## TASK GOAL:
In the records below, find the line with "right elbow: (334, 296)" and the line with "right back paw: (146, 335)"; return exactly those lines and every line between them.

====== RECORDS FOR THE TASK ======

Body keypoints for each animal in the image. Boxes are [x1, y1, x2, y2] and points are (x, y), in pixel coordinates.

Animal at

======
====== RECORDS FOR THE TASK ======

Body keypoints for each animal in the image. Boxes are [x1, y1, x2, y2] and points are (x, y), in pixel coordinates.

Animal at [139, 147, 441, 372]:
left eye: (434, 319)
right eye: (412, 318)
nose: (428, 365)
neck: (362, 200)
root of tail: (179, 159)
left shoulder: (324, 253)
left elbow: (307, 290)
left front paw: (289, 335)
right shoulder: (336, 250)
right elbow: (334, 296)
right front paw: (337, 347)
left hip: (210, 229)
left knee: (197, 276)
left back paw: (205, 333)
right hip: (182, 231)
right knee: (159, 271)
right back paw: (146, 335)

======

## EXERCISE RESULT:
right elbow: (334, 296)
right front paw: (337, 347)
left hip: (210, 229)
left knee: (197, 276)
left back paw: (205, 333)
right hip: (182, 231)
right knee: (159, 271)
right back paw: (146, 335)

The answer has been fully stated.